Here, Bernie Schaeffer offers his current favorite long and short positions:
"Technically, E-Bay (EBAY NASDAQ) has outperformed the NASDAQ by over 300% since January 2001. The stock's relative strength vs. the NASDAQ hit an all-time high in January 2003. Fundamentally, fourth quarter 2002 earnings more than tripled and handily beat expectations. The stock has been a major winner from the explosive growth in E-commerce. Meanwhile, from a sentiment standpoint, short interest of 20 million shares is three times the stock's daily volume. The stock shows more than 85 open put positions for every 100 open calls. Our price target for the stock is 100 in three to six months.
"Technically, Rambus (RMBS NASDAQ) has soared above resistance at 12 and above all its major moving averages. It was the single best tech stock performer in January 2003. Fundamentally, the company just won a major court victory in January that could provide a huge future revenue stream. From a sentiment standpoint, its put/call ratio is higher than 97% of the readings over the past year. Per Zacks, just two analysts cover RMBS and one rates it a 'strong sell'. Our upside target for RMBS is 20 within three to six months.

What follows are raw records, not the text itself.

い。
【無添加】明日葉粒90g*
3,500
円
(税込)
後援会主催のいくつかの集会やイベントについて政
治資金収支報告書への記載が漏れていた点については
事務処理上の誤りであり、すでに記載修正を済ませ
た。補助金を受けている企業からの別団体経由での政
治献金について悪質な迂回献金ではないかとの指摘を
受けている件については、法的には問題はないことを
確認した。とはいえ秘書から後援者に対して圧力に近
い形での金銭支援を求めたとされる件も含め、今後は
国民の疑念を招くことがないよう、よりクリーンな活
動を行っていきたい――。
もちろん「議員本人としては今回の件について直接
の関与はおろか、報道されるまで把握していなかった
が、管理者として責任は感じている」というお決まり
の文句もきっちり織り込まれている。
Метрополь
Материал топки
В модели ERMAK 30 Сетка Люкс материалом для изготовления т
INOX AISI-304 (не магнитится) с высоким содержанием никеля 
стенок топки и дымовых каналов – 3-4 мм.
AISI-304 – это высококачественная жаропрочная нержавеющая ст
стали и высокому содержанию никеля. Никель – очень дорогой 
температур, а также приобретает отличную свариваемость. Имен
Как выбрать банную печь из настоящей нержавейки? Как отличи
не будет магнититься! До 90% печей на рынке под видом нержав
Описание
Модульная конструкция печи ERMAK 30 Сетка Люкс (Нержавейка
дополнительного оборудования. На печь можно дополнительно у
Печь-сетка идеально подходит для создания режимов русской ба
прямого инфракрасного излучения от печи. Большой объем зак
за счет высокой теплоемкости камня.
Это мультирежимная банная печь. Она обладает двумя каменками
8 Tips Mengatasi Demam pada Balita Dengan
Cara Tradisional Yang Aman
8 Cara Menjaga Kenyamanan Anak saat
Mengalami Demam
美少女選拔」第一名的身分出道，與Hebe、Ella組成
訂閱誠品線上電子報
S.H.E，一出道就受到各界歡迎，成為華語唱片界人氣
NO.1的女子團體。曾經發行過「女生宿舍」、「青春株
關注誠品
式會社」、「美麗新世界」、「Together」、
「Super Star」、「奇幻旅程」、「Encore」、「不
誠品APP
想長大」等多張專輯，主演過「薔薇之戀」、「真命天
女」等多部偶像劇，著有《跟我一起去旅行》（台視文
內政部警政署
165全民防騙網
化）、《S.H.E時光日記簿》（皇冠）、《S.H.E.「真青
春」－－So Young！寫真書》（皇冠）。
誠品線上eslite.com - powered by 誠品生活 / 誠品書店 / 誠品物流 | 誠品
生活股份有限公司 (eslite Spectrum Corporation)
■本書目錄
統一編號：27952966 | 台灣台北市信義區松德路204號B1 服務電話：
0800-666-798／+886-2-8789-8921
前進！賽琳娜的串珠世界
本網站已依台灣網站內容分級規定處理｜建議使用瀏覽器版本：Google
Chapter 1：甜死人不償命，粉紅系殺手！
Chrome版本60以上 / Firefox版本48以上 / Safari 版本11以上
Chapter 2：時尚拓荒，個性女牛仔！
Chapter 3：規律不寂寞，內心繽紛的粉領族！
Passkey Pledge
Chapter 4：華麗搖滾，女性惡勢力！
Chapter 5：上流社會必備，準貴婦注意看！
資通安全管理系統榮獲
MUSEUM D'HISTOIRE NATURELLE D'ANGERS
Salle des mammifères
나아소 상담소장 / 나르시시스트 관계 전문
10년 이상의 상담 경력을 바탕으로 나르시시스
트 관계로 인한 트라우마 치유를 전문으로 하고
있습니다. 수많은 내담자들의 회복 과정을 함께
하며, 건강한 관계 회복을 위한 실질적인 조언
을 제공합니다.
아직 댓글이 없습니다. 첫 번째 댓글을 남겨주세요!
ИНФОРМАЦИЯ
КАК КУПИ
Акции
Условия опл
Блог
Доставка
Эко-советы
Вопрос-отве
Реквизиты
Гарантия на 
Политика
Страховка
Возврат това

"Technically, J.P Morgan (JPM NYSE) has rallied off its 10/02 lows and subsequently failed at its declining ten-month moving average. It is the weakest performer of all major banks over the past three years. Fundamentally, fourth quarter 2002 earnings were shy of expectations. In addition, the bank's dividend is in jeopardy. From a sentiment standpoint, the issue's put/call ratio is lower than 90% of the readings over the past year. And per Zacks, just one of 18 analysts rate JPM a 'sell', which suggests significant optimism. Our price target for JPM is 14-15 by year-end.
"Technically, United Technologies (UTX NYSE) has shown six consecutive monthly closes below its declining ten-month moving average. Meanwhile, resistance has formed at the 65 level for past six months. Fundamentally, the company has shown no top line growth over the past five quarters. Meanwhile, its businesses are very sensitive to a weakening economy. From a sentiment standpoint, the stock's put/call ratio is lower than 85% of the readings over the past year. In addition, short interest is down by over 40% since its 10/02 peak. Our price target for UTX is 45-48 by year-end.
"Technically, Pfizer (PFE NYSE) is in a serious bear market, with five straight monthly closes below its 80-month moving average. A declining ten-month moving average has contained all rallies since the start of 2002. Fundamentally, the company has a $180 billion market cap and a 20 P/E ratio with flat revenues, which makes the stock vulnerable. From a sentiment standpoint, the stock is 'overloved'. It has been a favorite pick in the financial media in the extreme. Per Zacks, 24 of 27 analysts rate PFE a 'buy' leaving little room for ratings to improve. We expect PFE to decline to 20 by year-end."